Treehouse’s Alan Johnson took time out from this busy transition season to answer a few of our questions about how his company uses Help Scout.
We primarily use Help Scout to answer customer email inquiries. From time to time I also send emails out through Help Scout because it gives me a bit easier history to track and share.
I tried Help Scout for a couple of weeks and really loved the fact that it's all about email. We wanted a service that focused on that feeling you get when someone takes the time to personally email you back. We feel like a lot of the tools out there give people a feeling that a computer or company is responding, not a real person.
We always want to solve the problem that someone has when they email us, but we also want to work on building a stronger connection between us and the person sending the email. We want them to come out thinking that Carsonified is a pretty amazing company because it's made up of real people like Alan, Ryan, or whoever it was that responded to the person's inquiry.
Overall, I think it's made us more efficient in responding to emails, and it has helped us make sure that the correct person is assigned an email and can respond to it as quickly as possible.

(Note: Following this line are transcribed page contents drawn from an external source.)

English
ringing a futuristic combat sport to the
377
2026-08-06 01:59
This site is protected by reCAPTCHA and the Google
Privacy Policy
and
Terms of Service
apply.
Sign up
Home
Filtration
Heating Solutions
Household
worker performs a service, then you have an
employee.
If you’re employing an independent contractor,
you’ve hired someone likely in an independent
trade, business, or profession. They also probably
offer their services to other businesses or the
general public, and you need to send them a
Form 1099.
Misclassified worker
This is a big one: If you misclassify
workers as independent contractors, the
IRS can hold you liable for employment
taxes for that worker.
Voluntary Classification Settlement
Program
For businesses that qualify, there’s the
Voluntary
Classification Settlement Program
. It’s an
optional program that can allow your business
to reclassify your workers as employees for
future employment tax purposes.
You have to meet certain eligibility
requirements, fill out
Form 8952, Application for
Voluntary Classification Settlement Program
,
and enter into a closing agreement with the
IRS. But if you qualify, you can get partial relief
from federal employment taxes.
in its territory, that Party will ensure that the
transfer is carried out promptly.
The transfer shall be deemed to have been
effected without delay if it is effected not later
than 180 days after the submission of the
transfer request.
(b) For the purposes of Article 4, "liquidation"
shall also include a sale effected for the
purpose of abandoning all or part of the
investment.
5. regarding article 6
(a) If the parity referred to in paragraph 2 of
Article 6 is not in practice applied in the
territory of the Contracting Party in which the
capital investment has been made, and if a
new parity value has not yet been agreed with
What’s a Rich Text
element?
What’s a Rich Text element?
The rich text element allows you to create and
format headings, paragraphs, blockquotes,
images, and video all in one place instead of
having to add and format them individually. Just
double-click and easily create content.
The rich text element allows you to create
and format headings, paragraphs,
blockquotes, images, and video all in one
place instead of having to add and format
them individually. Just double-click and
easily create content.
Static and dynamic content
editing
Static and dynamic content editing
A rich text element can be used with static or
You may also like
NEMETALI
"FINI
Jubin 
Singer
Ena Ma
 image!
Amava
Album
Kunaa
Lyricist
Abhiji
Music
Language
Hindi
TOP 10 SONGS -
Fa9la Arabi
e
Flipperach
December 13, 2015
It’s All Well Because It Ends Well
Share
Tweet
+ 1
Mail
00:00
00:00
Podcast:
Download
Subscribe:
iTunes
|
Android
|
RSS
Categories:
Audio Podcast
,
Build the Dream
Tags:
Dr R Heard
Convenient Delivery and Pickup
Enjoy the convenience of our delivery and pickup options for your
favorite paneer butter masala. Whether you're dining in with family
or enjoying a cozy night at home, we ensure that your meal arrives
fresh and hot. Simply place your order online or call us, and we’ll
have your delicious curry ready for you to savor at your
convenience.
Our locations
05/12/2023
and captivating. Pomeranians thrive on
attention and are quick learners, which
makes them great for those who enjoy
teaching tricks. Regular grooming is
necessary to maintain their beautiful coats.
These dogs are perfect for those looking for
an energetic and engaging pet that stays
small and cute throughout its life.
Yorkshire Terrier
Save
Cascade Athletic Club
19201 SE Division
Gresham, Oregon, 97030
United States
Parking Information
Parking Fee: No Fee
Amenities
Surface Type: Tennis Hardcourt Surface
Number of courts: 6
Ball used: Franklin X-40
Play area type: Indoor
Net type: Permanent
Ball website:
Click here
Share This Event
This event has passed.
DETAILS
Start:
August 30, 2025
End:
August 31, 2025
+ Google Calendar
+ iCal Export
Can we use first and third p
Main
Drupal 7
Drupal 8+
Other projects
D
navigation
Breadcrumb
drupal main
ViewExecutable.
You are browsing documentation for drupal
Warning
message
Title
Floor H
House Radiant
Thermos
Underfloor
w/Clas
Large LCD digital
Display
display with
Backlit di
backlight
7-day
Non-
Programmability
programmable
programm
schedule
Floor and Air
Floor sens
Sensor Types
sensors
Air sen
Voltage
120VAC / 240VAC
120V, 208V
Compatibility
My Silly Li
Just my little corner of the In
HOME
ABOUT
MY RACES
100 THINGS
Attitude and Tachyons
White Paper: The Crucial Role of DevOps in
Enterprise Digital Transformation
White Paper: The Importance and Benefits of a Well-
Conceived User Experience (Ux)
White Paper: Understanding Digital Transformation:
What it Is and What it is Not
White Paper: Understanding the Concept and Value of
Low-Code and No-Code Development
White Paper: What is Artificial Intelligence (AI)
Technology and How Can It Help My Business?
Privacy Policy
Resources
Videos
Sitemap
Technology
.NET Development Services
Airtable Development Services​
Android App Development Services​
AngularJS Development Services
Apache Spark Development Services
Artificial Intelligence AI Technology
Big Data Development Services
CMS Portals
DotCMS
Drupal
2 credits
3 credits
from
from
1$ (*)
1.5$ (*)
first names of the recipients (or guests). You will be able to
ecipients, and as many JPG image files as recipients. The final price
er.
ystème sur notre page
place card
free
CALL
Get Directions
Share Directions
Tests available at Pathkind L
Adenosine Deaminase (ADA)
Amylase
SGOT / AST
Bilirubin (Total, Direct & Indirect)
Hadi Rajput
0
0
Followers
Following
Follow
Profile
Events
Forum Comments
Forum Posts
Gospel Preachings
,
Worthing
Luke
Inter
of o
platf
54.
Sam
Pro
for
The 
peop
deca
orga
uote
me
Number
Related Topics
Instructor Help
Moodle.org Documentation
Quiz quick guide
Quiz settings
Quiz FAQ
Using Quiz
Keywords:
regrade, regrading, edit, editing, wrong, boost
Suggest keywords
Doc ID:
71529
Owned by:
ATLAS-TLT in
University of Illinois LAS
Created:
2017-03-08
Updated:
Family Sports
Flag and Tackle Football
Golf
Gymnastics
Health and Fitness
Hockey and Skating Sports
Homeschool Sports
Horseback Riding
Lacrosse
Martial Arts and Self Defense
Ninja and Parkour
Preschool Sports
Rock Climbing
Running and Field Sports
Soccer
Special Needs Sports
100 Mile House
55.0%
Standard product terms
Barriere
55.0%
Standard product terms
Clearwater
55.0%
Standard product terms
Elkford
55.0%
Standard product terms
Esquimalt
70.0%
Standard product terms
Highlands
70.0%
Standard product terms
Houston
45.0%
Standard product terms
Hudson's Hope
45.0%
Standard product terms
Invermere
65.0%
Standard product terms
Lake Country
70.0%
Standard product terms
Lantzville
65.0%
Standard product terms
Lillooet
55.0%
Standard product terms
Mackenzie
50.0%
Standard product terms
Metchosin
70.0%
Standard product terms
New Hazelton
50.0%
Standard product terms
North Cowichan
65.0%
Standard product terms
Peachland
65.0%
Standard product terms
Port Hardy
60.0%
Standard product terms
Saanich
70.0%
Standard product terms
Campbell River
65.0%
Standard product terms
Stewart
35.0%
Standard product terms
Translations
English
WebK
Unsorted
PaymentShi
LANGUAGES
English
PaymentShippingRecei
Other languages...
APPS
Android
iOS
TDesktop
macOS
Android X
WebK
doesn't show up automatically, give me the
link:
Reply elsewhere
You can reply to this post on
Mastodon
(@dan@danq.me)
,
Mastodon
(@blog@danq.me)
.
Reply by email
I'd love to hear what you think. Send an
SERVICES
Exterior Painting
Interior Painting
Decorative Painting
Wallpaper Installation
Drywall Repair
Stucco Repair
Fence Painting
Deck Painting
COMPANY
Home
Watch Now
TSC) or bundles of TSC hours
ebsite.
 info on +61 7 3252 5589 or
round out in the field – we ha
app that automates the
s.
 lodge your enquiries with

I would love to see a ton more stats, like our average time to close an inquiry and how many inquiries we're doing each day. Those stats may seem fairly unimportant if you're answering emails as quickly as possible, but it's hard to know what's going on without some solid measurement. I would also love to see the ability to change the "To" address for an email - we get contacted personally a lot of the time and forward those emails into Help Scout, but we can't respond to the forwarded emails. For that matter, better support for Forwarded emails would be pretty great, too. I would also love to be able to link Help Scout to our web application so that we can see data from our application in Help Scout. At present we use some browser hacks to link to user profiles, but a more officially supported method would be super appreciated.
My favorite thing about Help Scout is just being able to hop in and work through customer emails. There's nothing more important to us than just being able to communicate easily with our customers.
I don't really have an outstanding story. We really try to make things like giving customers free service when something rough has happened and going out of our way to make sure we're answering emails quickly (it's not unusual to see people on our team respond in the middle of the night or on the weekends) a part of who we are, but at this point I don't know that we've really done too many amazing feats of customer service. I guess you could say that we try really hard to do an outstanding job at the basics, and then wow our customers with our product.
Now, though, you've got me thinking I need to send someone a random cake or something.
When I've received customer service, especially over email, nothing has impressed me more than a speedy response. I remember contacting Automattic (the folks behind WordPress) one time and getting a response back from them in around a minute or so. I replied with some more details and they responded and closed things out in another minute or two. I was absolutely blown away, and raved about them to my friends, family, and anyone else who would listen for weeks. Since then that's been the kind of support level that I've wanted to give to people.